[Records provided start]

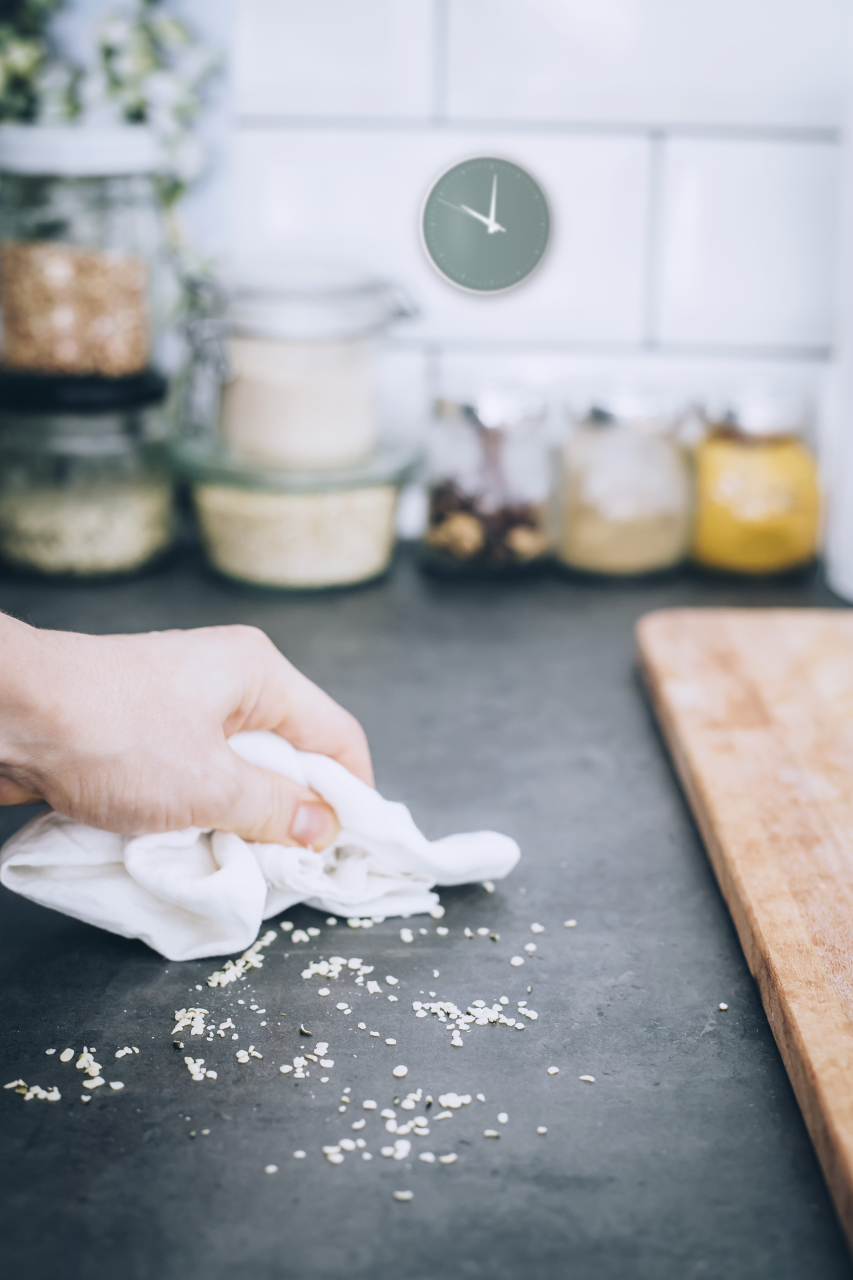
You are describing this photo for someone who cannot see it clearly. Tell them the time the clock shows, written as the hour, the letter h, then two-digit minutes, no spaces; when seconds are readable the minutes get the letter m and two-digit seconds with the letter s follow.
10h00m49s
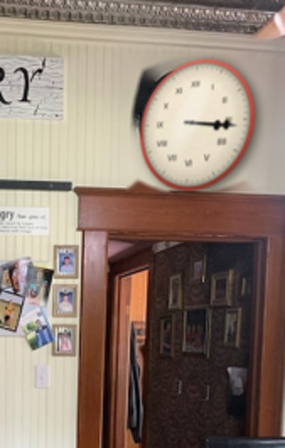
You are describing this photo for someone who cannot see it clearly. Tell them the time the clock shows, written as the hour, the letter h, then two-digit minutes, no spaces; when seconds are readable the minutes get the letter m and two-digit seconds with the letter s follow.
3h16
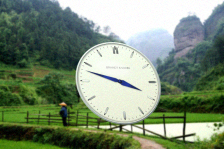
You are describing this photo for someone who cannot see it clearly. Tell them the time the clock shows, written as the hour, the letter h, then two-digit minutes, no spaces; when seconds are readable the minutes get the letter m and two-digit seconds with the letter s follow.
3h48
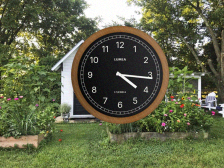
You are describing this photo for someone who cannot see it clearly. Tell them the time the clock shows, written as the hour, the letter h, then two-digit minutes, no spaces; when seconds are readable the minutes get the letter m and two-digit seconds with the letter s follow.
4h16
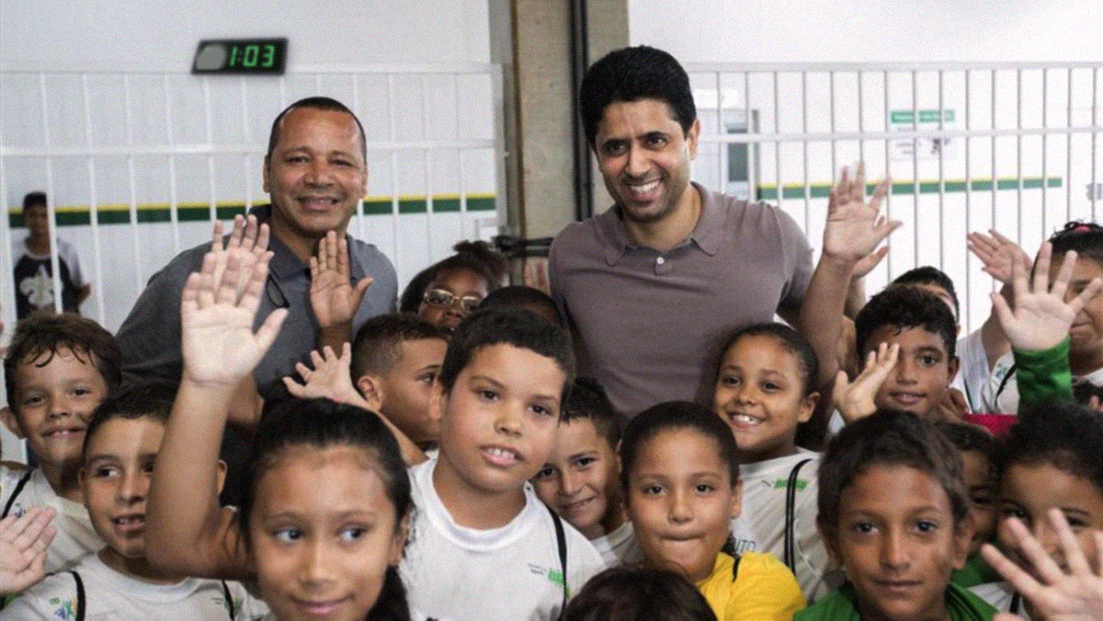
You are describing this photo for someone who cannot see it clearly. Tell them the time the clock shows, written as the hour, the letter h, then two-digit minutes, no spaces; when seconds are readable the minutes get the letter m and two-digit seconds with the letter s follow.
1h03
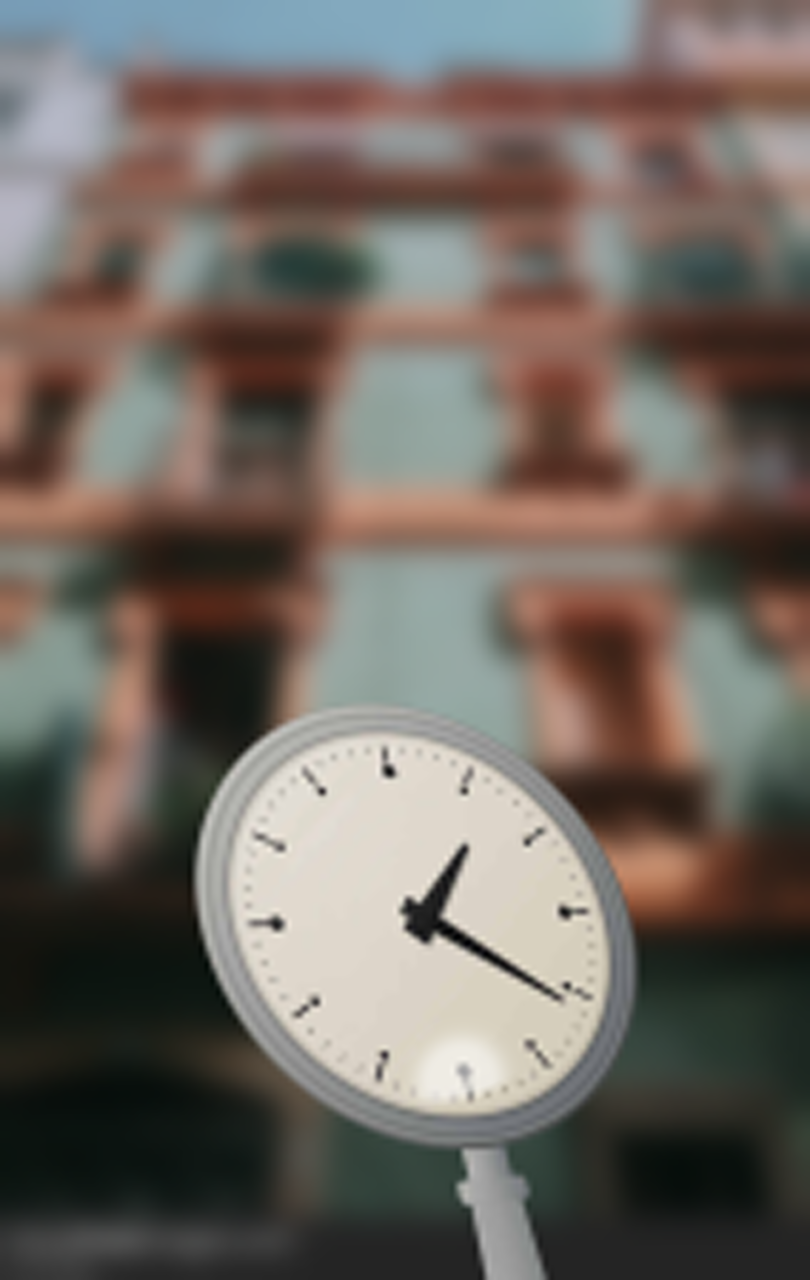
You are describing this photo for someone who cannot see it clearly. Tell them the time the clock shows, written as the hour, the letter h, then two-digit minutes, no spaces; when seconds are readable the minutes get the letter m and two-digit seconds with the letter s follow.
1h21
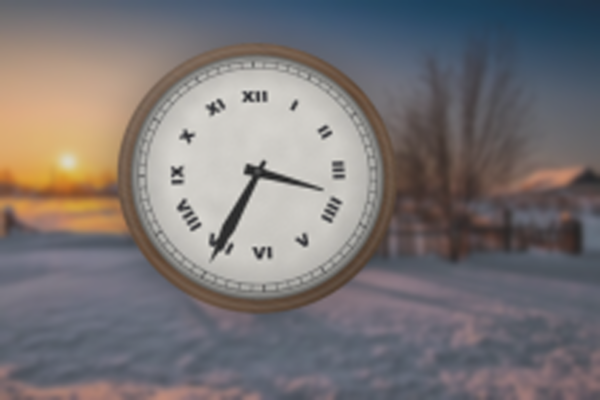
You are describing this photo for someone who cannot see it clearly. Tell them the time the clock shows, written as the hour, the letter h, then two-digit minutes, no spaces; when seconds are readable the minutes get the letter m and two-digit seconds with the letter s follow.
3h35
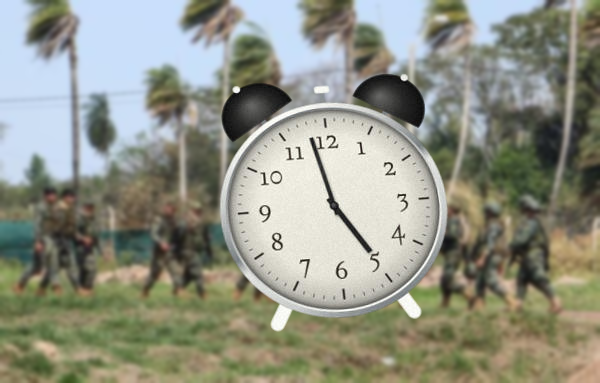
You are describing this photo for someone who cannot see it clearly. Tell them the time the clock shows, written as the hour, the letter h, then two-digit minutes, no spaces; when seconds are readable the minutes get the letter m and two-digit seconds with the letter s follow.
4h58
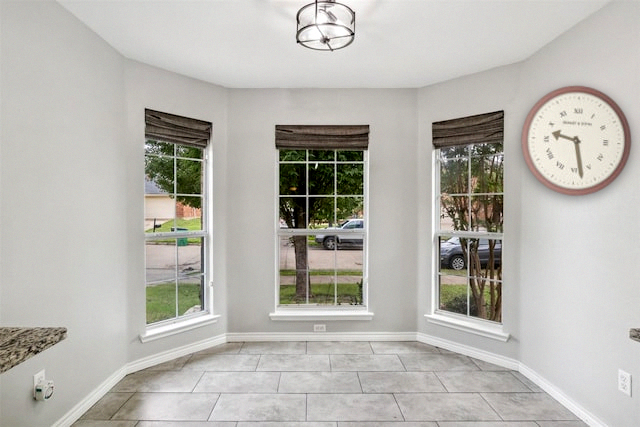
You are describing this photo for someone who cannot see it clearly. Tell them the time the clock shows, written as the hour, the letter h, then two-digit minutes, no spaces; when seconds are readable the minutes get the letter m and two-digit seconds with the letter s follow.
9h28
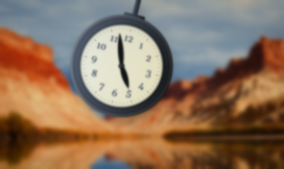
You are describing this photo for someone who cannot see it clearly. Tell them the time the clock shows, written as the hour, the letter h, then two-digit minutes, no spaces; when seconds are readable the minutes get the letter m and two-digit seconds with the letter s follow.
4h57
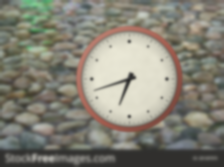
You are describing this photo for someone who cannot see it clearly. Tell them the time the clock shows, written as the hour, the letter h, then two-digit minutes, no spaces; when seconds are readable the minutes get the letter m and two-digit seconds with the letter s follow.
6h42
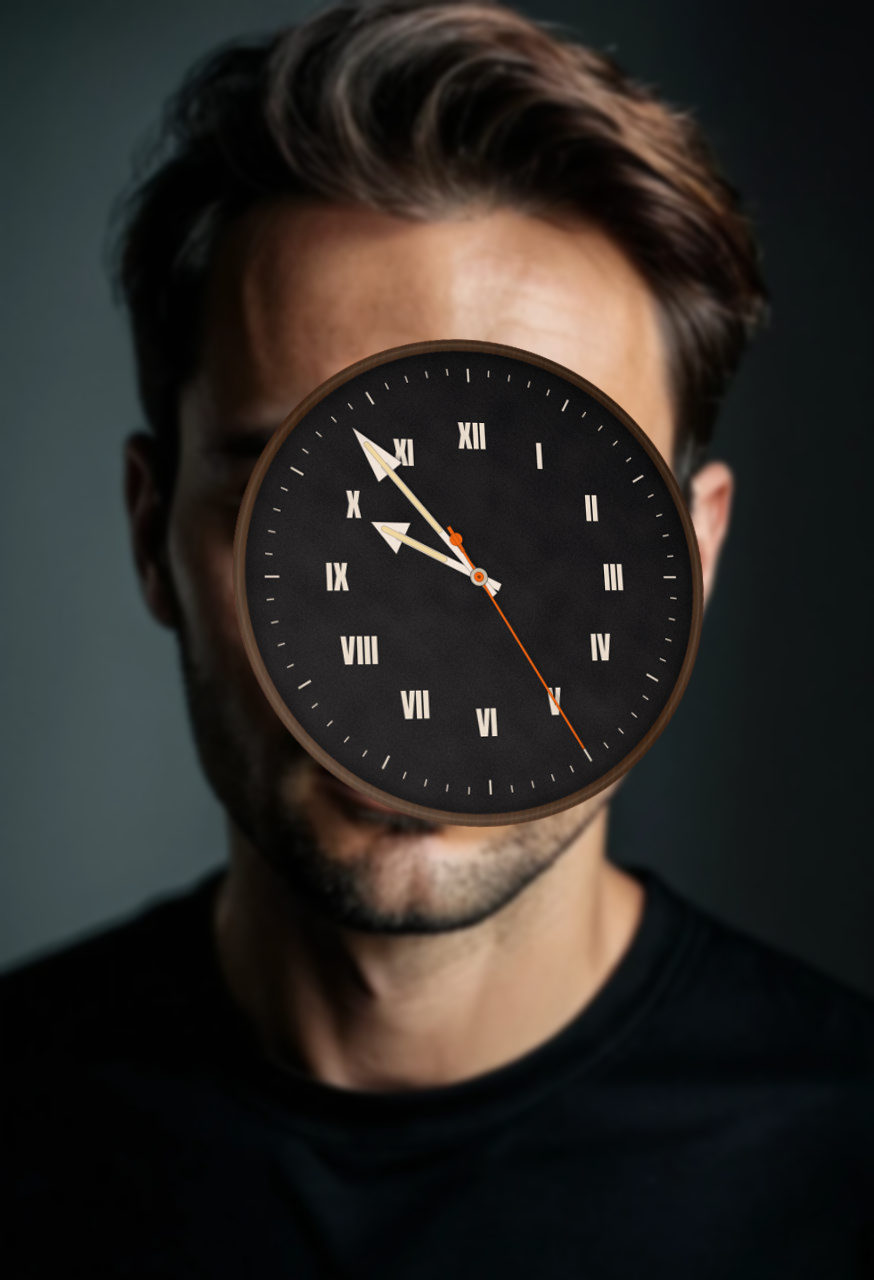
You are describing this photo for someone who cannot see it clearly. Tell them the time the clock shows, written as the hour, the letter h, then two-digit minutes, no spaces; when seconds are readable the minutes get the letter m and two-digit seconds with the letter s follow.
9h53m25s
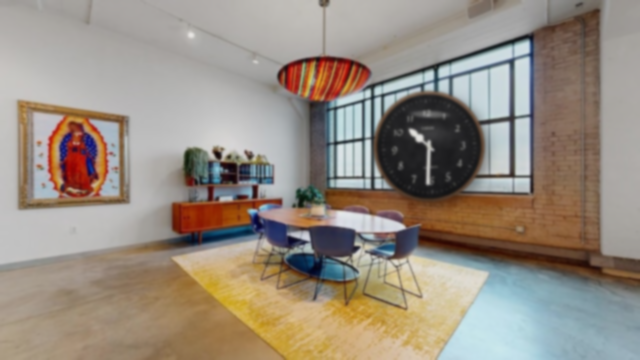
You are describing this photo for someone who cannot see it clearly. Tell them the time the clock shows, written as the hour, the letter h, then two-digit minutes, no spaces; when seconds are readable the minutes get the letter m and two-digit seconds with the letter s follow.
10h31
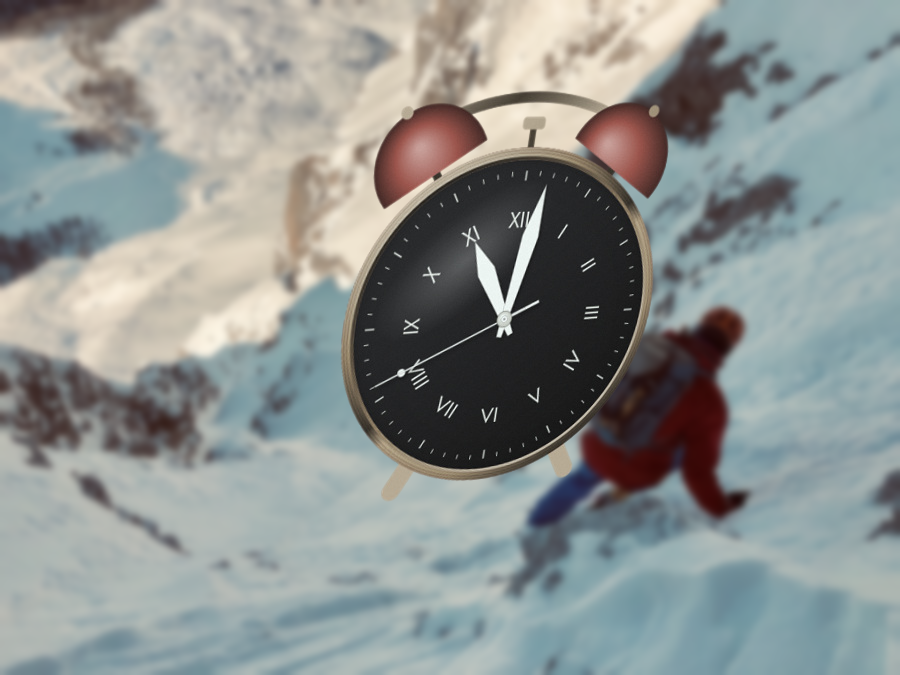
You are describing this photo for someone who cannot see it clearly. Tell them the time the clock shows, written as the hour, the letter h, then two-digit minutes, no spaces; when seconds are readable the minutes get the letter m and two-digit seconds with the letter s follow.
11h01m41s
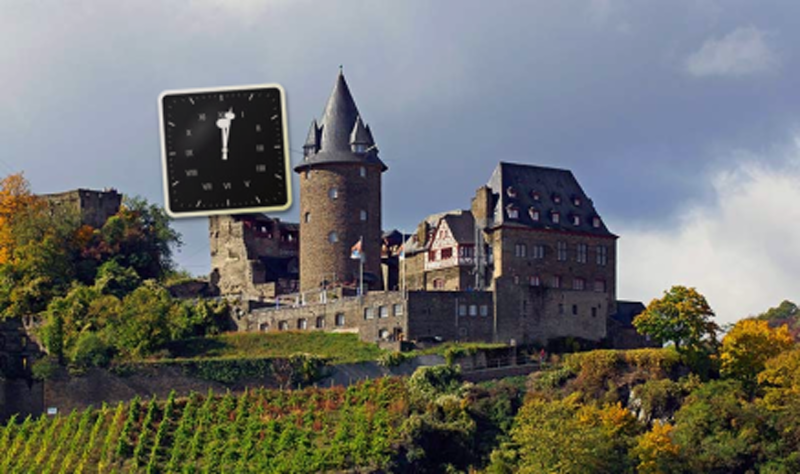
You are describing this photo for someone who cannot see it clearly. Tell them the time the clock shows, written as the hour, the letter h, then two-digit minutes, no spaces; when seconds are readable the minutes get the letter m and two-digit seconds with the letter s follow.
12h02
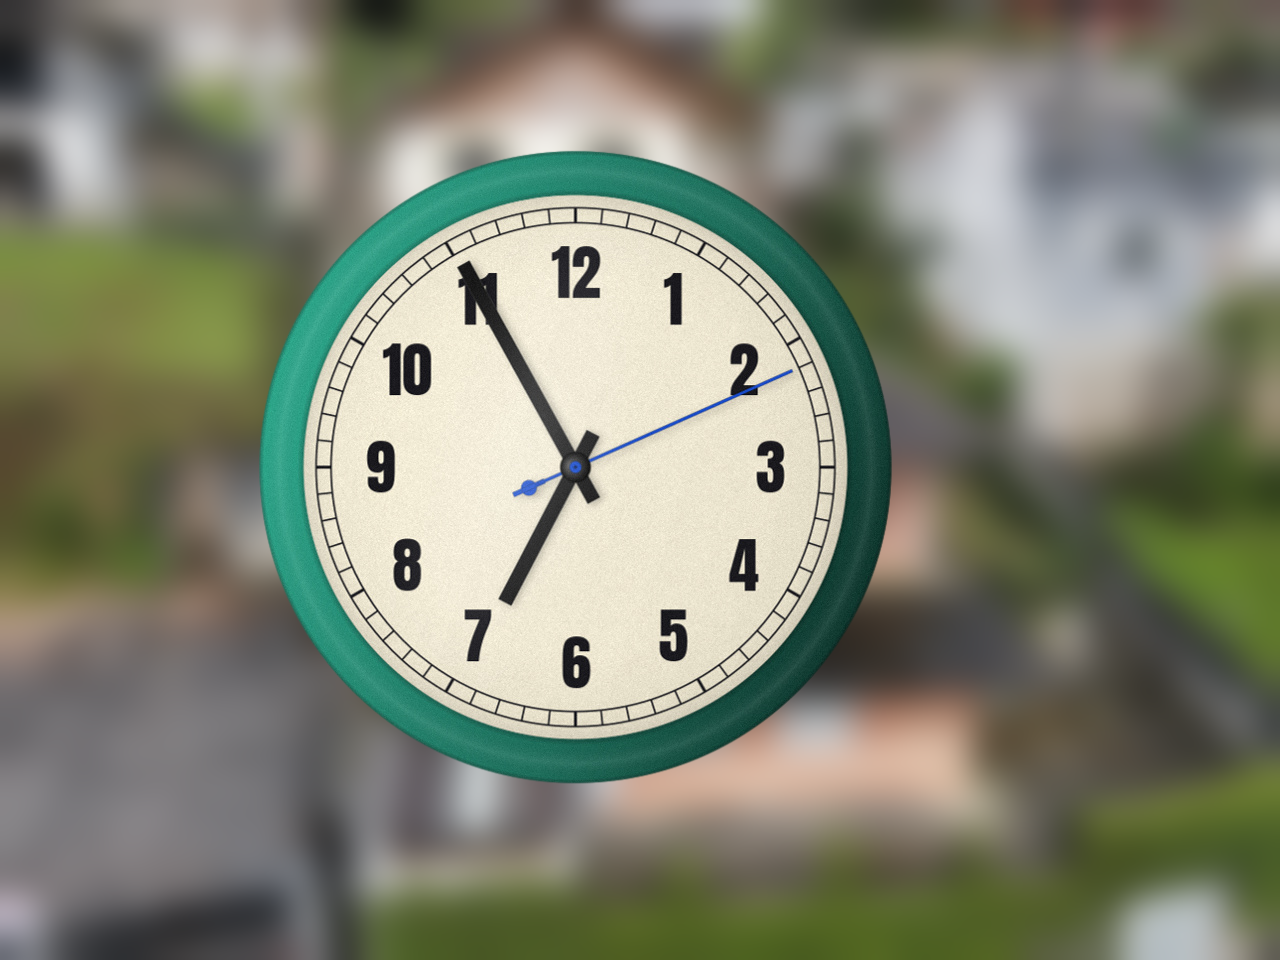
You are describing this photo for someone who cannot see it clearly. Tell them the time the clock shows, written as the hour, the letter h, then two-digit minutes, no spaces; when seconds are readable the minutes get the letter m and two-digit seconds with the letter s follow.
6h55m11s
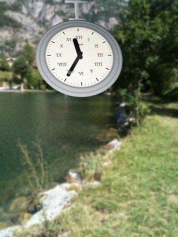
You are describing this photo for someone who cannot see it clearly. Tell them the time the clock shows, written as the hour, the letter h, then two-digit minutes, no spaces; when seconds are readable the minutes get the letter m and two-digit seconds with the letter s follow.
11h35
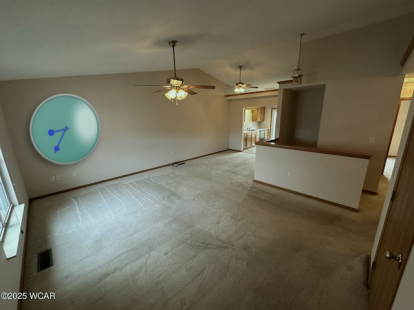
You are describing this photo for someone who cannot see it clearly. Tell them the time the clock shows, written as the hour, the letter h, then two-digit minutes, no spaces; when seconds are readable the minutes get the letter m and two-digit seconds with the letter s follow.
8h34
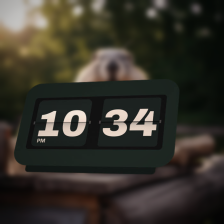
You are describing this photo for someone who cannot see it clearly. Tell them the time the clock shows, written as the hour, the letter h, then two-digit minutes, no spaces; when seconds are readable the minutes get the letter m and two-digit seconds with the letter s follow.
10h34
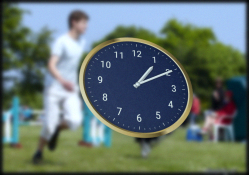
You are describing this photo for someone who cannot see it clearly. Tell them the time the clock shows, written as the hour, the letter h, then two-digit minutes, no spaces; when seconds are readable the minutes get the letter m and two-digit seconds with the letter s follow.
1h10
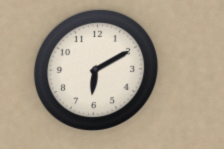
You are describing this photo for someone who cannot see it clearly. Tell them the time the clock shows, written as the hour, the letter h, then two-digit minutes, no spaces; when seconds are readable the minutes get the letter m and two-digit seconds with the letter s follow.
6h10
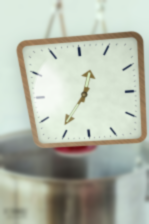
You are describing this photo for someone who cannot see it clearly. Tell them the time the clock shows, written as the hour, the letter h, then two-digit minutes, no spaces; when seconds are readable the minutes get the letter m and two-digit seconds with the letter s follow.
12h36
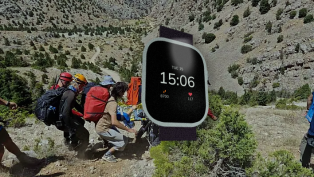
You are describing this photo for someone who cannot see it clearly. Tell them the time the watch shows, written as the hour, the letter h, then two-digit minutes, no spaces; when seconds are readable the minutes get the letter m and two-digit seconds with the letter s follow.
15h06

[Records provided end]

[Stated task]
Rewrite the stretch of data from the line containing "time the watch" through the end, replacing "clearly" with "well" and keeping everything else the same.

[Output of the exercise]
You are describing this photo for someone who cannot see it well. Tell them the time the watch shows, written as the hour, the letter h, then two-digit minutes, no spaces; when seconds are readable the minutes get the letter m and two-digit seconds with the letter s follow.
15h06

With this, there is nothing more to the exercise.